Deputy U.S. Secretary of State Tony Blinken, speaking at a regional security summit in Bahrain, says the United States is stepping up its efforts in Syria on all fronts, Oct. 31, 2015.

The space for civil society is shrinking in many parts of the world, said U.S. Deputy Secretary of State Antony Blinken.

The space for civil society is shrinking in many parts of the world, said U.S. Deputy Secretary of State Antony Blinken in a recent speech. It’s under siege where power has become concentrated in the hands of a few and corruption a way of life.

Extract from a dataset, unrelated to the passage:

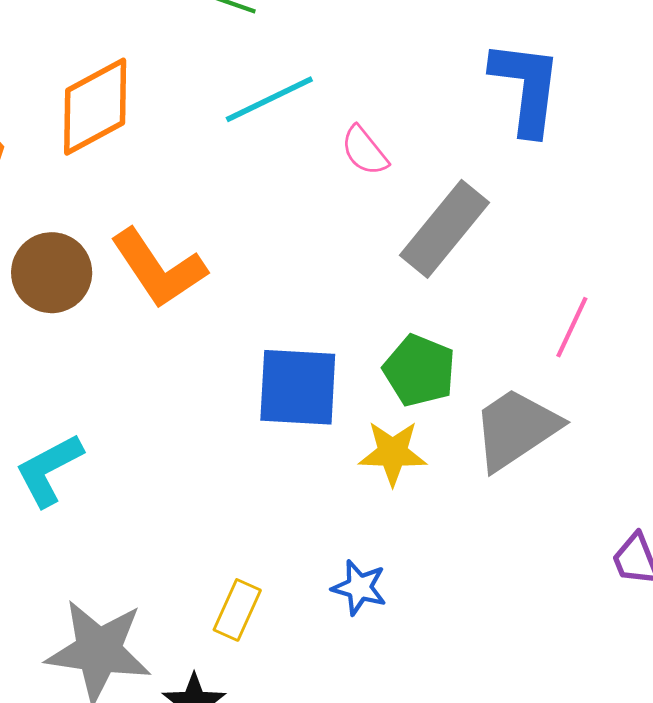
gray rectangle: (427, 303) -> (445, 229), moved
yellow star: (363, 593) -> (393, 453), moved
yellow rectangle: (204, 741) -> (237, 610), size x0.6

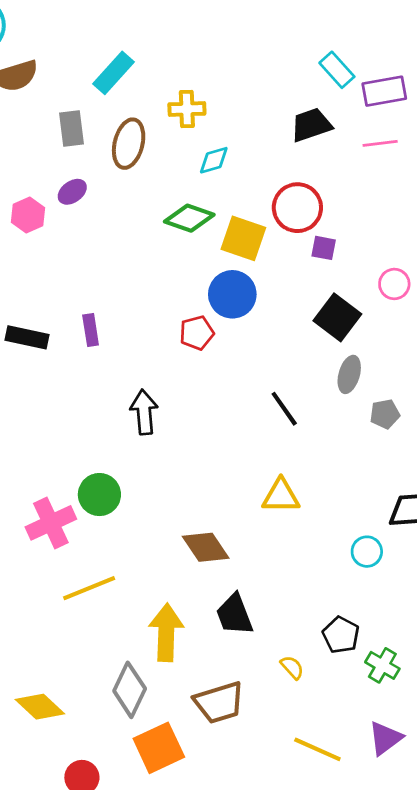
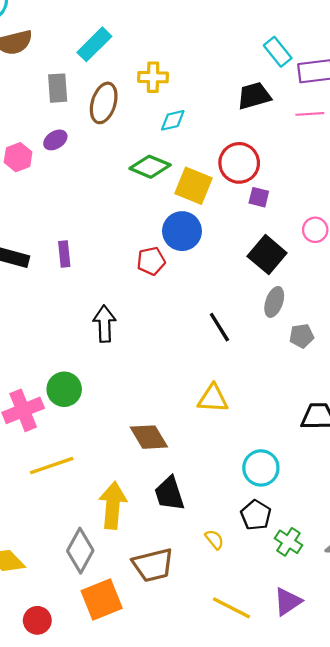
cyan circle: (367, 552) -> (261, 468), moved, size x1.4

It is under threat by those who see independent media, peaceful assembly, freedom of association, and an open society as a source of insecurity.

Over the last three years, more than 50 countries have introduced or enacted measures to restrict civil society.

Even as it has come under siege and increasing threat, civil society has also drawn strength from powerful new tools that are making governments more open, data more accessible, and citizens more informed and connected.

Just as repressive regimes copy-and-paste laws from one another, the democratization of technology has given citizens a platform to learn, create, engage their governments, and raise their voices together.

“Democracy is the frontline of our defense,” said Deputy Secretary Blinken. “It serves as the bulwark against extremism and radicalization precisely because it gives all people the opportunity to express their rights, pursue their ambitions, and redress their grievances peacefully.”

The United States is committed to defending democratic values and that is why it is helping to develop regional innovation hubs through the Stand with Civil Society Initiative; training journalists to keep themselves and their information safe; deepening our diplomatic engagement through our presidency of the Community of Democracies; easing the path for reformers through the Open Government Partnership; and promoting the new Sustainable Development Goal 16 which, for the first time, places fundamental freedoms, the rule of law, and accountable institutions on the global development agenda.

As we take action in defense of our values and those who share them, said Deputy Secretary Blinken, authoritarians and extremists will find that their politics of division and ideologies of hate will have precipitated exactly what they hoped to destroy: a world of civility and a resurgence of faith in the democratic ideal.